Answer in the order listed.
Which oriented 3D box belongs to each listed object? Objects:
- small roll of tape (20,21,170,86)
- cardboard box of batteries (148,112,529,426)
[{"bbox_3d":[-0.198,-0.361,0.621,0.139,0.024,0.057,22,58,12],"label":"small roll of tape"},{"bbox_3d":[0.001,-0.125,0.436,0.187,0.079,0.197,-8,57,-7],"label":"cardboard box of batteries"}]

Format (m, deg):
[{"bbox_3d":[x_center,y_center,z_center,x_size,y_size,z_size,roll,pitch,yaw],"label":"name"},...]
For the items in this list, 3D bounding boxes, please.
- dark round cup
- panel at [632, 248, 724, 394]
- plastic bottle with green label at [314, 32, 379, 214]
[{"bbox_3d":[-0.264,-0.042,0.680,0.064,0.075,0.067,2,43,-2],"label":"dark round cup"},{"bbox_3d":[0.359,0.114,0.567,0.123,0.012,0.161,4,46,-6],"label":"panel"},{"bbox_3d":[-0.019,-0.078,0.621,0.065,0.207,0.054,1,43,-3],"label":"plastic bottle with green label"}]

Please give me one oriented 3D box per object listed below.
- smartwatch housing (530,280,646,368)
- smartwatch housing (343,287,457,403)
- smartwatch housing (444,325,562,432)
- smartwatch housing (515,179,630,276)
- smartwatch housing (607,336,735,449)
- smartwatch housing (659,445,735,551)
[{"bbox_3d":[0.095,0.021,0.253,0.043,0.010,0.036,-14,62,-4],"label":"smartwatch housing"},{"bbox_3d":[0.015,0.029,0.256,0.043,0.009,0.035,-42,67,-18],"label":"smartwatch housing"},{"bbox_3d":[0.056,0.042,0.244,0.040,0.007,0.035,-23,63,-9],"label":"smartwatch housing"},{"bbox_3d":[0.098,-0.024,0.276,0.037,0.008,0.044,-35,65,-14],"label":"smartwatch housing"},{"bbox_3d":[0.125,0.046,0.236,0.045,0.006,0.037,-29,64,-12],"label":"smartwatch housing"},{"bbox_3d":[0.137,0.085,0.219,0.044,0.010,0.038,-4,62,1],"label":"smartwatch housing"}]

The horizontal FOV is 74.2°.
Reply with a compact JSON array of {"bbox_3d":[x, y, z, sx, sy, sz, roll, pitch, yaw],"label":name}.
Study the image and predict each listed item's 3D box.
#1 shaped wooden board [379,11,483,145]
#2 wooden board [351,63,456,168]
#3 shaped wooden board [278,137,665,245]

• • • • • • •

WHAT YOU ARE ASKED TO DO — Only the lines above that include the word "object" belong in the answer; copy each one.

EXERCISE ANSWER —
Which oriented 3D box belongs to each listed object? Objects:
Please give me one oriented 3D box per object listed below.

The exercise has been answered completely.